People who are now building business processes have to look at that and say things are now going to be very different. Business processes are going to change much more quickly. Walls will come down and there will be a much more virtual corporate structure.

Consultants helping companies re-engineer themselves must have the capability to help move customers into this new Internet-based world. [Those are] some of the key drivers behind Andersen Consulting's interest in spawning ServiceNet.

WT: Why leave the security of IBM?

WHITESIDE: There were two fundamental drivers. Both [Andersen and BBN] absolutely share a vision about where the netsourcing business process utility might go and how they might lead in creating that industry. I believe that is a correct vision of the future and a highly leveraged vision of the future.
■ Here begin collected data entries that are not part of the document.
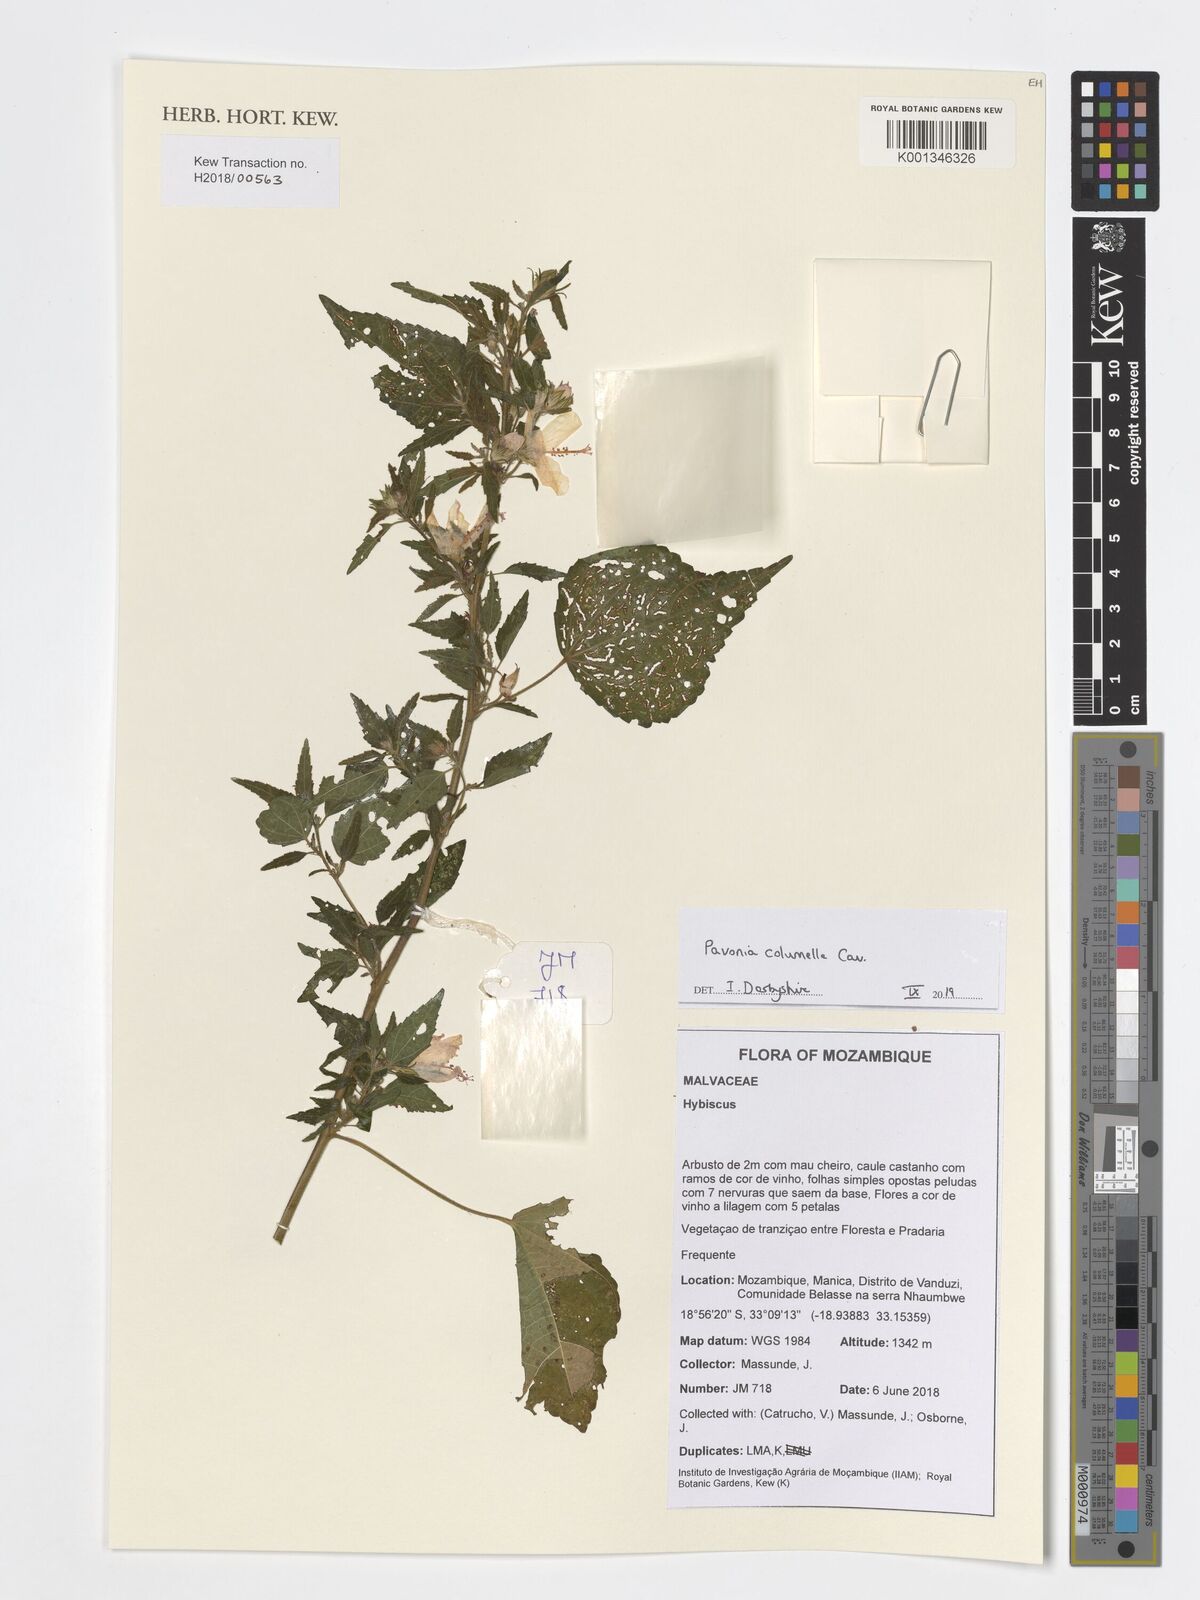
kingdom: Plantae
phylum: Tracheophyta
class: Magnoliopsida
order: Malvales
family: Malvaceae
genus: Pavonia
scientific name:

Therefore, I was very intrigued by it.

Also, this really is a start-up. An opportunity to come in and lead an organization. To build a management team, build a services suite and build a delivery infrastructure is something I really look forward to as the next challenge in my career.

WT: Why did you pick Northern Virginia as the base for this venture?

WHITESIDE: The core talent to bring into this space is a combination of networking, IT, hardware and software, and application skills. Surprisingly, Northern Virginia is one of the few places that has all those skill sets in abundance.

[Many] of the corporations we will be attractive to are transaction-intensive - the financial services industry, government agencies and product companies - [and] most are global. The Washington and Dulles airport area is a tremendously efficient place to conduct a global business.

Third, any new venture has to create its own autonomous persona and draw upon the strengths of both its parents without being overwhelmed by either one. Washington is a neutral location for both Andersen Consulting and BBN.

WT: How do you see telecommunications and computing converging?

WHITESIDE: Interesting debates get tied into this. The debate over whether the network computer is real. While an interesting read on a Sunday morning, I don't think [those debates] are particularly relevant.

What is critical to our customers is that there will be a broad array of appliances out there, but they will be most highly leveraged and highly used when they can get to a business process or application or a string of business processes and work flow in a network. That really is what ServiceNet is all about and we will support all those devices.

You see raging debate about network computing in part because all of the legacy companies - their heritages, whether it is Microsoft or IBM and Sun - is in the balance as people figure out what the hardware and software of the future looks like.

But no matter how that gets sorted out, for companies like ServiceNet, who have an aspiration to play in the utilities space, it is all good news.